Joins other claims: “St. Cloud man’s family sues Boeing over deadly plane crash” [St. Cloud Times]

“It Ends Here”: “MSA relaunches sexual misconduct awareness campaign” [Minnesota Daily]

Back to donuts:Kernza crop failure sends General Mills unit to remake plans for new cereal” [Star Tribune]

Not these donuts: “Driver’s donuts do $4,000 in damage to West St. Paul Sports Complex” [Pioneer Press]

Winter is coming … again: “Multiple MSP airlines issue travel waivers for impending storm” [KARE]

High-pressure system over Target Field: “Forecast alters Twins’ pitching plans” [Star Tribune]

Minnesota’s wild Python:Q&A: Director Terry Gilliam” [MplsStPaul]

Comments (3)

  1. Submitted by RB Holbrook on 04/10/2019 - 12:45 pm.

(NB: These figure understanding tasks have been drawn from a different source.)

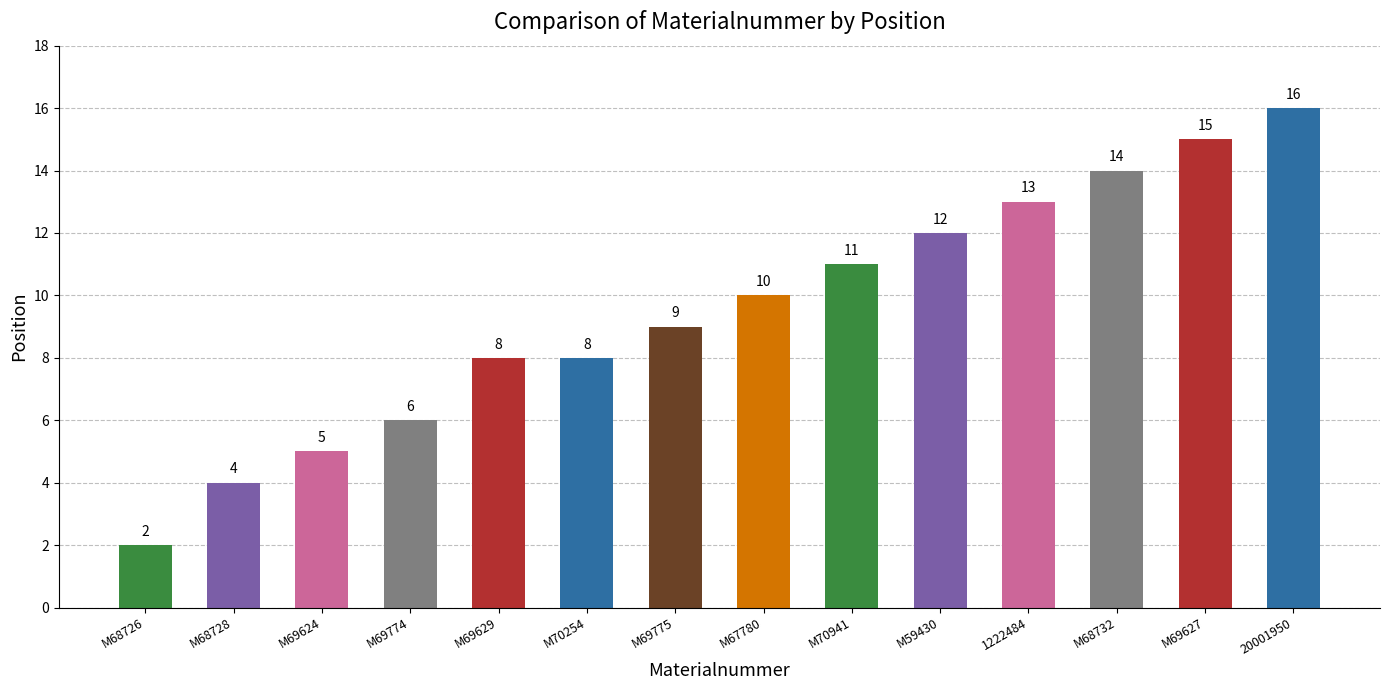

What is the difference between the maximum and second lowest values?

12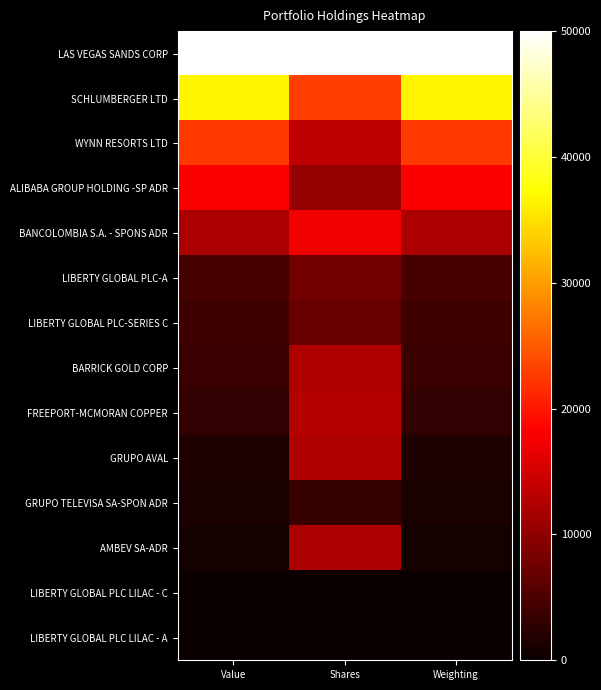

Reading left to right, transcribe all the data shown in this chart.

LAS VEGAS SANDS CORP: Value=50000.0	Shares=50000.0	Weighting=50000.0
SCHLUMBERGER LTD: Value=36673.4	Shares=22938.9	Weighting=36672.9
WYNN RESORTS LTD: Value=22634.2	Shares=13480.8	Weighting=22633.7
ALIBABA GROUP HOLDING -SP ADR: Value=18123.3	Shares=10497.6	Weighting=18123.3
BANCOLOMBIA S.A. - SPONS ADR: Value=11999.4	Shares=17306.5	Weighting=11999.5
LIBERTY GLOBAL PLC-A: Value=4671.2	Shares=7998.1	Weighting=4672.1
LIBERTY GLOBAL PLC-SERIES C: Value=4036.1	Shares=7109.6	Weighting=4036.8
BARRICK GOLD CORP: Value=3589.0	Shares=12432.6	Weighting=3589.4
FREEPORT-MCMORAN COPPER: Value=3000.7	Shares=12836.1	Weighting=3001.5
GRUPO AVAL: Value=1609.2	Shares=12429.9	Weighting=1610.2
GRUPO TELEVISA SA-SPON ADR: Value=1269.1	Shares=3320.7	Weighting=1270.5
AMBEV SA-ADR: Value=819.7	Shares=11950.2	Weighting=819.8
LIBERTY GLOBAL PLC LILAC - C: Value=48.4	Shares=155.1	Weighting=49.0
LIBERTY GLOBAL PLC LILAC - A: Value=0.0	Shares=0.0	Weighting=0.0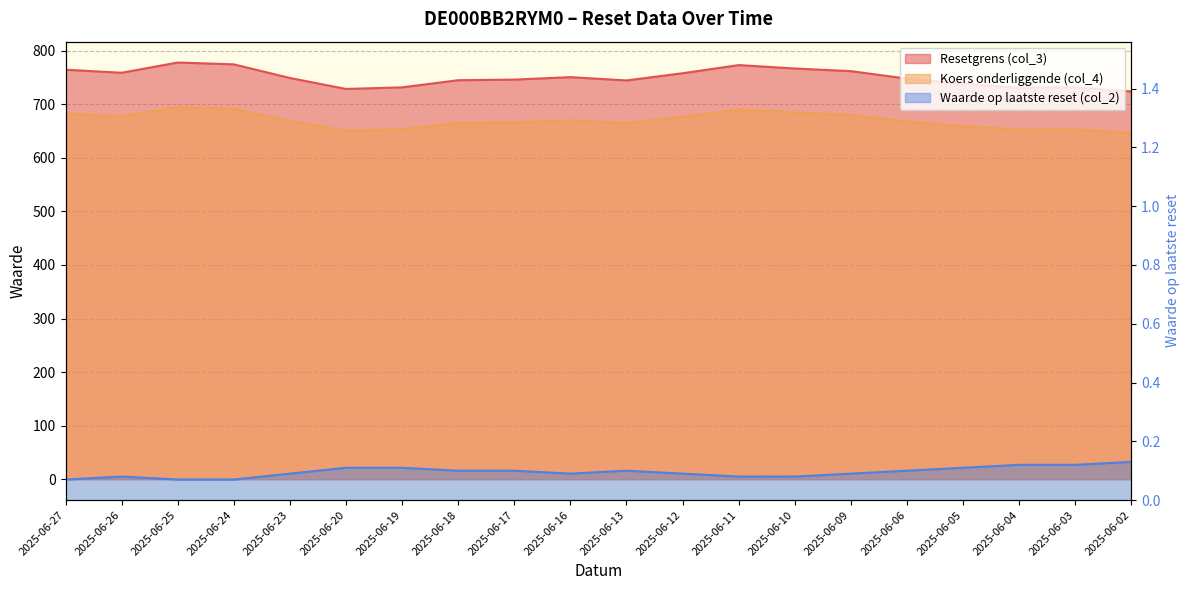

Read the Koers onderliggende (col_4) value at 2025-06-10.

684.5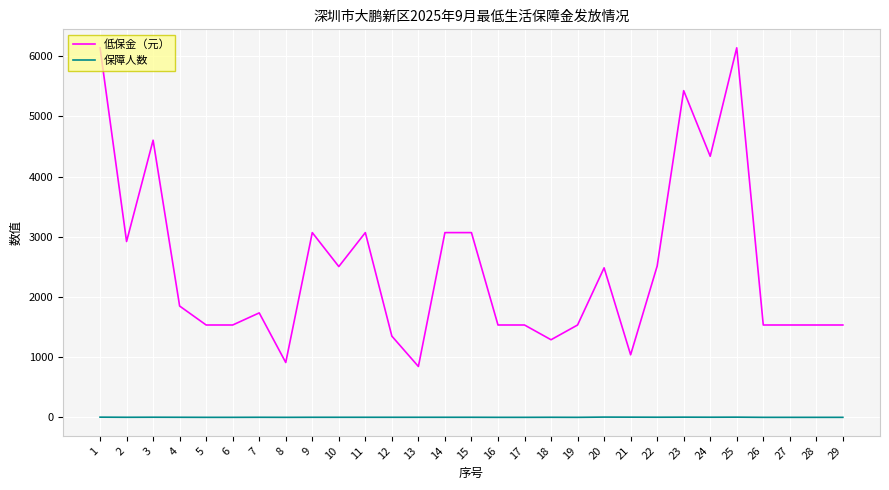

The value of 低保金（元） at 28 is 411. True or false?

False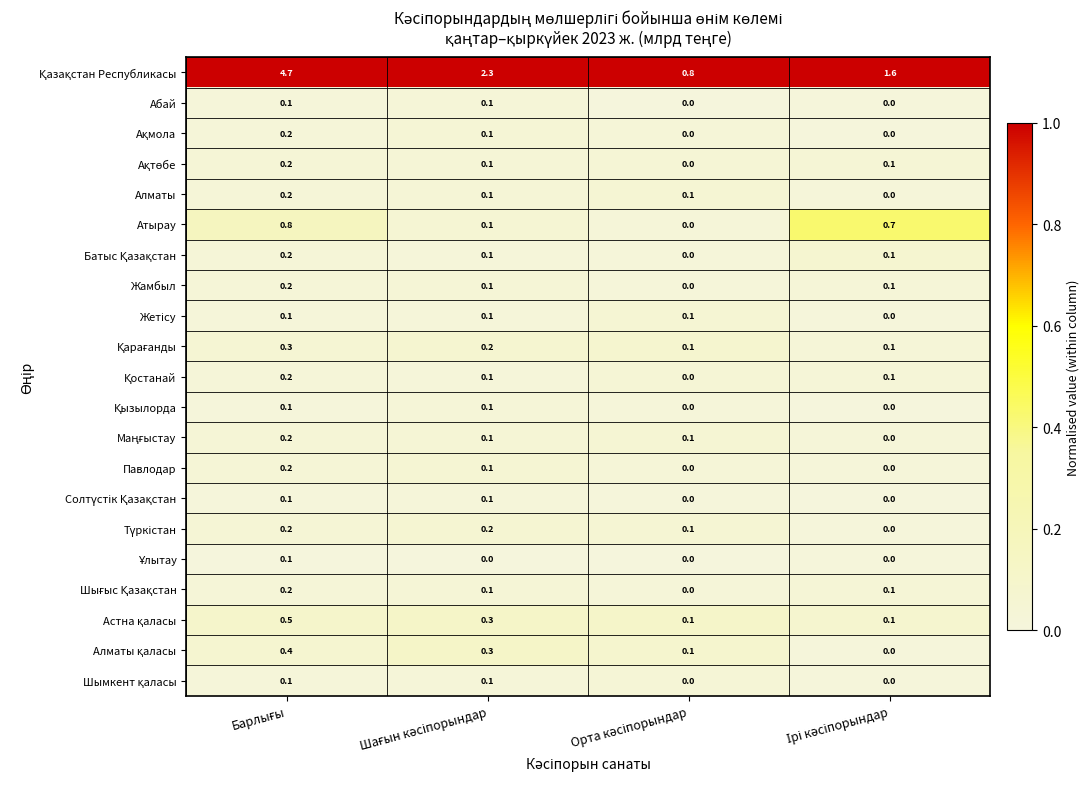

At how many categories does at least one series exceed 0?

4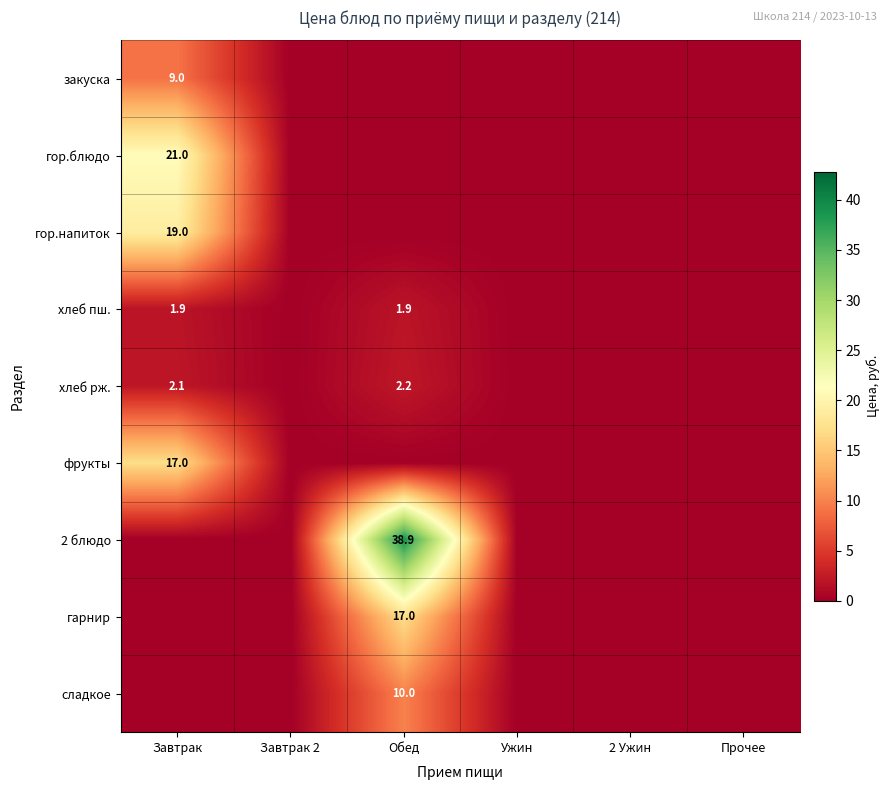

True or false: 2 блюдо has a value of 64.5 at Обед.

False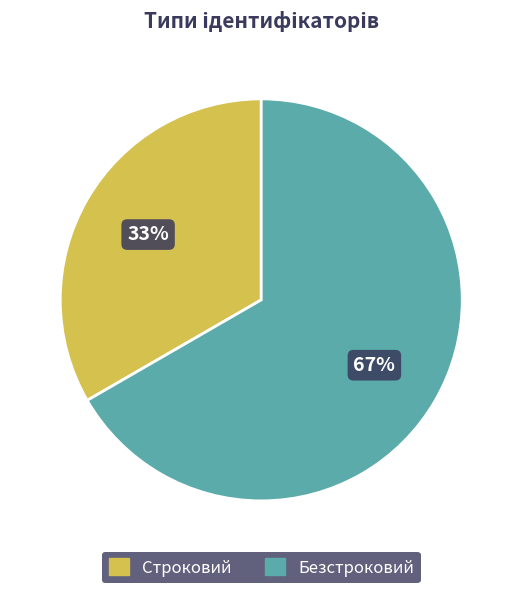

Which category has the smallest portion of the pie?

Строковий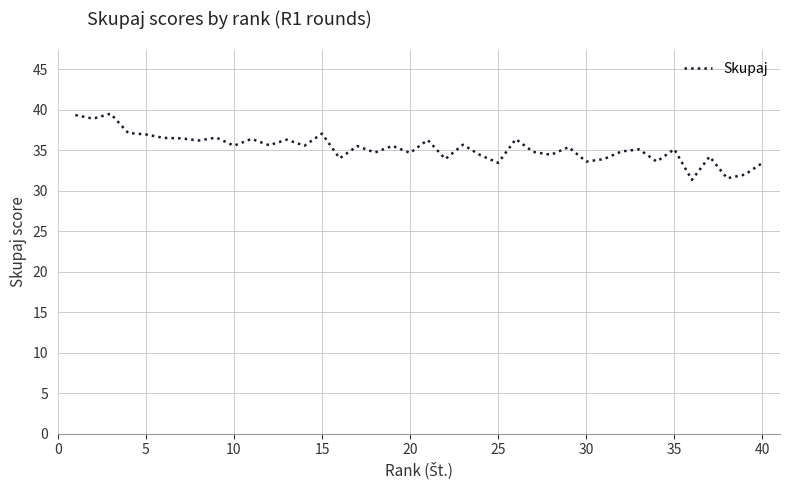

What is the smallest value displayed?

31.3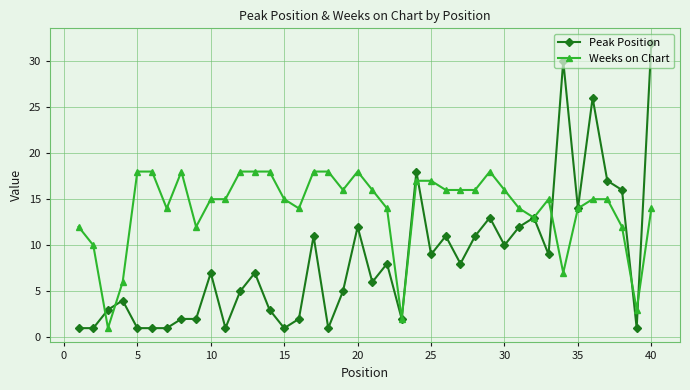

True or false: Weeks on Chart has more than 0 points higher than both neighbors.

True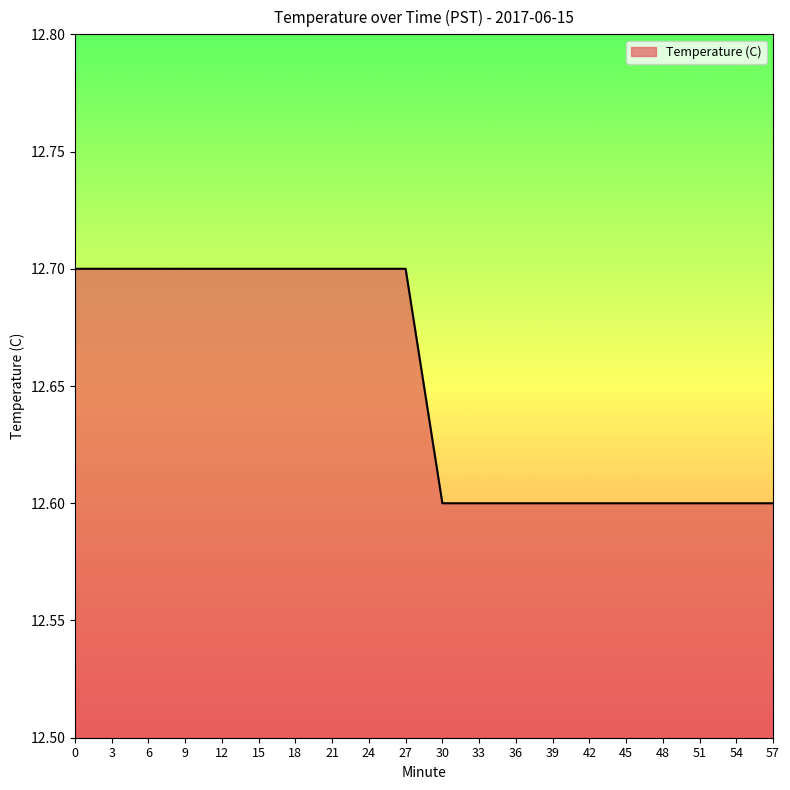

Reading right to left, list all the values displayed in this chart.

12.6	12.6	12.6	12.6	12.6	12.6	12.6	12.6	12.6	12.6	12.7	12.7	12.7	12.7	12.7	12.7	12.7	12.7	12.7	12.7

    When my son was in elementary school, he was out for some days due to a respiratory ailment. We/I received a letter about truancy from the County Attorney’s Office. It was a poorly written series of threats (for example, the salutation just read :”Dear Holbrook,” not “Dear Mr./Ms. Holbrook”) ordering me to show up for a meeting to explain how important this issue was. I went to the meeting and ended up having a big argument with the paralegal who drafted the letter. I said I didn’t think the tone of the letter was appropriate, especially since many of the families at my son’s schools came from cultures where law enforcement was not such a benign presence. She shrugged that off, saying she comes from one of those cultures herself and saw nothing wrong with the tone.

    I was told I could leave before the meeting started. No one arrested me, but then, I’m a middle class white guy whose native language is English.

  2. Submitted by Ray Schoch on 04/10/2019 - 04:23 pm.

    “…At $250, Minnesota would impose the highest-in-the-nation fee on electric cars under the Senate’s transportation omnibus bill released Tuesday.”

    Smells like a lot of oil industry money in Republican campaign accounts, not to mention significant climate change denial, so they can punish “liberals” who disproportionately drive hybrid and electric vehicles, and meanwhile adamantly oppose a 20¢ gas tax hike that would affect Republicans and Democrats in proportionate numbers.

    • Submitted by RB Holbrook on 04/11/2019 - 08:50 am.

      The “fee” has nothing to do with raising revenue. It’s about dumping on liberals.

      Another day of Republican hippy punching.